§ **本文**
昨年、当ブログで取り上げたインドにおける事故は、つぎのとおりである。
● 2019年4月、「インドの化学プラントでタンクから無水酢酸が漏洩、被災者55名」
● 2019年12月、「インドのクジャラート州でメタノール・タンクが爆発、死亡者4名」
(図はAmeblo.jpから引用) |
■「ヤシャシュビ・ラサヤン社(Yashashvi Rasayan Private Ltd)は、化学会社パテル社(Patel)のグループ会社で、1990年に設立し、最初にベータナフトールを生産し始めた。現在は、パラニトロアニリン(PNA)、パラクロロアニリン(PCA)、パラクロロアニリン塩酸塩、2,5ジクロロアニリンなど多様なケミカルを生産している。2005年には、クリーンな技術を開発することを目的として接触水素化設備を稼働させている。
■「発災タンク」は、硝酸用の貯蔵タンクということだけで、タンク型式や形状は分からない。グーグルマップで化学工場内を調べたが、情報が十分でなく、特定に至らなかった。発災タンクには、硝酸液が18トン+硫化ジメチル液25トン=計43トン入っていたことになり、石油タンクのような大きいタンクではなさそうなので、容量50~100KL程度のタンク(または圧力容器)ではないかと思われる。
ヤシャシュビ・ラサヤン社の化学工場のタンク (写真はGoogleMapから引用) |
■「硝酸」(HN03)は、無色透明の腐食性の強い有毒な液体で、比重1.50である。濃硝酸は強い酸性で,金・白金を除くほとんどの金属を酸化して溶かす。この強力な酸化力を利用してロケットの酸化剤や推進剤として用いられる。可燃物と混合すると発火・爆発の危険性のあるケミカルである。
■「硫化ジメチル」(DMS) は、化学式はC2H6Sで、無色透明のキャベツが腐ったような特徴的な臭いのある液体で、比重0.84である。強酸化剤と激しく反応し、火災や爆発の危険をもたらす。
所 感
■ 爆発の原因は運転ミスで、2つのケミカルの荷揚げに際して逆のタンクへ移送してしまったことが最初の失敗である。この単純な人為的ミスについて背景を考えてみる。
● 2隻のタンカーの着桟が重なってしまった。
● タンカーの滞船料を考えて急いで接続ホースをつないでしまった。
● 作業は契約社員であった。
● 接続を確認する仕組みが無かった。

§ **やること**
#1 次の(a)〜(c)が本文と合っているかどうかを、それぞれ「はい」か「いいえ」で答えよ。判断の決め手となる本文の語句をそのまま引用して添えること。
(a) ヤシャシュビ・ラサヤン社は1990年に設立された。
(b) 硫化ジメチルの比重は1.50である。
(c) 発災タンクの型式や形状は分かっている。
#2 本文によると、ヤシャシュビ・ラサヤン社が2005年に稼働させた設備は何か。
#3 化学工場の爆発を扱った本文を、最後の一文のあとから書き継げ。

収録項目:
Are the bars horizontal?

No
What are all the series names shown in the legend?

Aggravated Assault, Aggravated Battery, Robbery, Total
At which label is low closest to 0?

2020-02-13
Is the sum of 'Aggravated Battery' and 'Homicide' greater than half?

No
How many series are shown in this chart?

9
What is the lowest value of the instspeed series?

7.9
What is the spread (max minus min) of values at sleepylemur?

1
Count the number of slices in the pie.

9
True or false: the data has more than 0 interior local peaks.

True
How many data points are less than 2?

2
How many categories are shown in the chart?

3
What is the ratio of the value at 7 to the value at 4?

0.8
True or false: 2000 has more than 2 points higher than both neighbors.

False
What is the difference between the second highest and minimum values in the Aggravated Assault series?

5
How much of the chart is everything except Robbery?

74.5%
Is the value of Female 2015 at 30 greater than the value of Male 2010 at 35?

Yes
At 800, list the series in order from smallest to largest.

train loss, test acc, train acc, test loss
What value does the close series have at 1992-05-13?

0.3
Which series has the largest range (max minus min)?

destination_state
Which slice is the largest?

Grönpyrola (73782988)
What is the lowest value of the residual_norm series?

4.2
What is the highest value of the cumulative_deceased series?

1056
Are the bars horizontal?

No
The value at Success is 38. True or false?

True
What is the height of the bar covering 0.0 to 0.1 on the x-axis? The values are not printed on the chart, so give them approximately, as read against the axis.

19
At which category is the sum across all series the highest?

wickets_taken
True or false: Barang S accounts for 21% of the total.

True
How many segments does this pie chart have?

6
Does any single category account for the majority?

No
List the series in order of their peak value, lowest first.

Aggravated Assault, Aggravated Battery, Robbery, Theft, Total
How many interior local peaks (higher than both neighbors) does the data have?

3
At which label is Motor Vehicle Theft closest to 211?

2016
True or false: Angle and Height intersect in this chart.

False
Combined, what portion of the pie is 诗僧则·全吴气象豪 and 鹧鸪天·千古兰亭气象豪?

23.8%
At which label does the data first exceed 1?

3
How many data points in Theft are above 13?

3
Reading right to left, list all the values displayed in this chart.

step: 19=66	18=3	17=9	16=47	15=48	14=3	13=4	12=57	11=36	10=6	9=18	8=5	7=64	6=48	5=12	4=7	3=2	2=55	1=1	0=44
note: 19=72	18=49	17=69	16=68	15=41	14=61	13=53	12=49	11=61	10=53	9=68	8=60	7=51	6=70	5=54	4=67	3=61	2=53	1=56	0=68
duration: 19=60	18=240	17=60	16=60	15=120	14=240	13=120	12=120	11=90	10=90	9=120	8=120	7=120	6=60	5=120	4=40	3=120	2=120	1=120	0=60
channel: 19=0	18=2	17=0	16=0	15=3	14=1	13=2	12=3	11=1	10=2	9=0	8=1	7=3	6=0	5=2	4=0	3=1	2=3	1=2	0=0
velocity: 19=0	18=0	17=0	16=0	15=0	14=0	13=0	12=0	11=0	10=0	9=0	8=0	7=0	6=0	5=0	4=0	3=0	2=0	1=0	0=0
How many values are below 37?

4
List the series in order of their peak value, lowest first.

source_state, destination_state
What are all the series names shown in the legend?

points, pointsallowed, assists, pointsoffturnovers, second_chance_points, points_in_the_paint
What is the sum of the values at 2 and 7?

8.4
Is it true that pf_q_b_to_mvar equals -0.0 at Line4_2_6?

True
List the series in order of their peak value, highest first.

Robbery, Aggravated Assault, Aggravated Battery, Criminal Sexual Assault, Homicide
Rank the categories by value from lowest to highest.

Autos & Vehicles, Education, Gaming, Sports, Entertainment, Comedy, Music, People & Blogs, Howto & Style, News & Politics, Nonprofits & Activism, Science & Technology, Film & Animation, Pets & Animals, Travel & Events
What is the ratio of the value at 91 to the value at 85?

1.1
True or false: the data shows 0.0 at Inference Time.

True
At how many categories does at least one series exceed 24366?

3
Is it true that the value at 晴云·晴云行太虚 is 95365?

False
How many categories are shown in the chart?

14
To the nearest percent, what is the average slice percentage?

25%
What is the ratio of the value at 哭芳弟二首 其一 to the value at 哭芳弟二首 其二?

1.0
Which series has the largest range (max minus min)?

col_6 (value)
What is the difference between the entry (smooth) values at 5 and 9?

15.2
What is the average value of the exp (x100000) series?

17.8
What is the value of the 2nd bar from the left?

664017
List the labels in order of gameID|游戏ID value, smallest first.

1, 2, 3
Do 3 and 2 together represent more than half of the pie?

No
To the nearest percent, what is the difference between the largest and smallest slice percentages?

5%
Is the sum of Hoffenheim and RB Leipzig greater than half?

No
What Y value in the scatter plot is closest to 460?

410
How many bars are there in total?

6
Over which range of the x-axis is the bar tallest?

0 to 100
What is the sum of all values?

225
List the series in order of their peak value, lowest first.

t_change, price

§ **課題ごとの結果**
#1
(a) はい:「1990年に設立し」
(b) いいえ:「比重0.84である」
(c) いいえ:「タンク型式や形状は分からない」

#2 接触水素化設備。

#3
● 常時、危険なケミカルを扱っていたので、混合した場合の危険性の認識が希薄になっていた。
■ 逆につないだことに気がついた後、作業員は上司に報告している。このあとの役職者と経営陣の判断と対応が間違っていたことが爆発に至った大きな要因である。
失敗をなくすためには、①ルールを正しく守る、②危険予知を活発に行う、③報連相(報告・連絡・相談)によって情報を共有化する、の3つが必要である。今回のような場合、階層ごと(作業員、役職者、経営陣)に、それぞれのルール、危険予知、報連相について考えてみるのがよい。そうすると、どこに抜けがあり、弱点が潜んでいたのか浮き彫りになるだろう。
■ 爆発後の火災は約5時間30分続いている。被災写真では、消防車が遠くから消火(泡)水をかけている様子が見られるが、道路には爆風で近隣設備の破片が散乱しており、近寄ることができなかったと思われる。また、住民に避難勧告を出しており、どのようなケミカルが燃えているのか、あるいは危険性があるのかを把握できなかったと思われる。消火戦略には、「積極的戦略」、「防御的戦略」、「不介入戦略」の3つがあるが、今回の場合、初動の消火戦略としては「不介入戦略」で妥当だったと考える。また、おそらく、実質的に火災は燃え尽きてしまったのではないだろうか。
備 考
本情報はつぎのインターネット情報に基づいてまとめたものである。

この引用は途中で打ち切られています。